Dataset entries
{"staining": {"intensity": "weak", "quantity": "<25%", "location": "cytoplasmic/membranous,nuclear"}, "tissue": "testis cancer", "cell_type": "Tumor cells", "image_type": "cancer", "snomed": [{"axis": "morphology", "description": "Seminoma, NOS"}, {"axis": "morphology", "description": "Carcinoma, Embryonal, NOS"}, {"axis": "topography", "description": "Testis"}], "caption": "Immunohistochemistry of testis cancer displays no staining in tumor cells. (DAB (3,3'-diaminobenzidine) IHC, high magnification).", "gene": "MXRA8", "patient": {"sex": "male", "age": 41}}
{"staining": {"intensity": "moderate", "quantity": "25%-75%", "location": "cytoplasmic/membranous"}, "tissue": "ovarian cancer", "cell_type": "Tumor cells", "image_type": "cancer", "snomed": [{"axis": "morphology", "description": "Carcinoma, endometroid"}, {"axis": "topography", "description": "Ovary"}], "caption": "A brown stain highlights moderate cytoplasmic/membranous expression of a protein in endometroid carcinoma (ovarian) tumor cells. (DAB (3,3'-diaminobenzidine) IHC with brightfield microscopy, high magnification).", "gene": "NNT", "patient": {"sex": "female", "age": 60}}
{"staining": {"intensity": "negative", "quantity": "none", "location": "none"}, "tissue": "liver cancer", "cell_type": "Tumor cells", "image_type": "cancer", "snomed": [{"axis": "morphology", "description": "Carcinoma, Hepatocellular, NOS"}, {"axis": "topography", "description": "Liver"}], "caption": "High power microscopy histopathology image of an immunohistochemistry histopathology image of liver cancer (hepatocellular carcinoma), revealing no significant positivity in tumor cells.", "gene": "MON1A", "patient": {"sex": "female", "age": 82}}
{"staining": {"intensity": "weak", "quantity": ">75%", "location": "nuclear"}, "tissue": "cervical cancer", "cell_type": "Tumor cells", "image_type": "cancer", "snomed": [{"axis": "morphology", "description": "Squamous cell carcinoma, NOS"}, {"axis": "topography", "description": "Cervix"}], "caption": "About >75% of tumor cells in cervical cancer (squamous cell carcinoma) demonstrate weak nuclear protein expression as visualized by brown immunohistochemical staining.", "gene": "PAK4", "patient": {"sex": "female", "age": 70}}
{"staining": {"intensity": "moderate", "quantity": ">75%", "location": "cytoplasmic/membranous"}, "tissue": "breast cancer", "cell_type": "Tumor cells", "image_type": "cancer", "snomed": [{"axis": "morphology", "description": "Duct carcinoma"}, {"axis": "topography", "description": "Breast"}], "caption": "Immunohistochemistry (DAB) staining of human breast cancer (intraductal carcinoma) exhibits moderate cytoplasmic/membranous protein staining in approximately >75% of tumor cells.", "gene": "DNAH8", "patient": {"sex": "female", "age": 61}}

» **PROBLEM DESCRIPTION**
With every word kept as it is, set down the entries again.

» **YOUR SOLUTION**
{"staining": {"intensity": "weak", "quantity": "<25%", "location": "cytoplasmic/membranous,nuclear"}, "tissue": "testis cancer", "cell_type": "Tumor cells", "image_type": "cancer", "snomed": [{"axis": "morphology", "description": "Seminoma, NOS"}, {"axis": "morphology", "description": "Carcinoma, Embryonal, NOS"}, {"axis": "topography", "description": "Testis"}], "caption": "Immunohistochemistry of testis cancer displays no staining in tumor cells. (DAB (3,3'-diaminobenzidine) IHC, high magnification).", "gene": "MXRA8", "patient": {"sex": "male", "age": 41}}
{"staining": {"intensity": "moderate", "quantity": "25%-75%", "location": "cytoplasmic/membranous"}, "tissue": "ovarian cancer", "cell_type": "Tumor cells", "image_type": "cancer", "snomed": [{"axis": "morphology", "description": "Carcinoma, endometroid"}, {"axis": "topography", "description": "Ovary"}], "caption": "A brown stain highlights moderate cytoplasmic/membranous expression of a protein in endometroid carcinoma (ovarian) tumor cells. (DAB (3,3'-diaminobenzidine) IHC with brightfield microscopy, high magnification).", "gene": "NNT", "patient": {"sex": "female", "age": 60}}
{"staining": {"intensity": "negative", "quantity": "none", "location": "none"}, "tissue": "liver cancer", "cell_type": "Tumor cells", "image_type": "cancer", "snomed": [{"axis": "morphology", "description": "Carcinoma, Hepatocellular, NOS"}, {"axis": "topography", "description": "Liver"}], "caption": "High power microscopy histopathology image of an immunohistochemistry histopathology image of liver cancer (hepatocellular carcinoma), revealing no significant positivity in tumor cells.", "gene": "MON1A", "patient": {"sex": "female", "age": 82}}
{"staining": {"intensity": "weak", "quantity": ">75%", "location": "nuclear"}, "tissue": "cervical cancer", "cell_type": "Tumor cells", "image_type": "cancer", "snomed": [{"axis": "morphology", "description": "Squamous cell carcinoma, NOS"}, {"axis": "topography", "description": "Cervix"}], "caption": "About >75% of tumor cells in cervical cancer (squamous cell carcinoma) demonstrate weak nuclear protein expression as visualized by brown immunohistochemical staining.", "gene": "PAK4", "patient": {"sex": "female", "age": 70}}
{"staining": {"intensity": "moderate", "quantity": ">75%", "location": "cytoplasmic/membranous"}, "tissue": "breast cancer", "cell_type": "Tumor cells", "image_type": "cancer", "snomed": [{"axis": "morphology", "description": "Duct carcinoma"}, {"axis": "topography", "description": "Breast"}], "caption": "Immunohistochemistry (DAB) staining of human breast cancer (intraductal carcinoma) exhibits moderate cytoplasmic/membranous protein staining in approximately >75% of tumor cells.", "gene": "DNAH8", "patient": {"sex": "female", "age": 61}}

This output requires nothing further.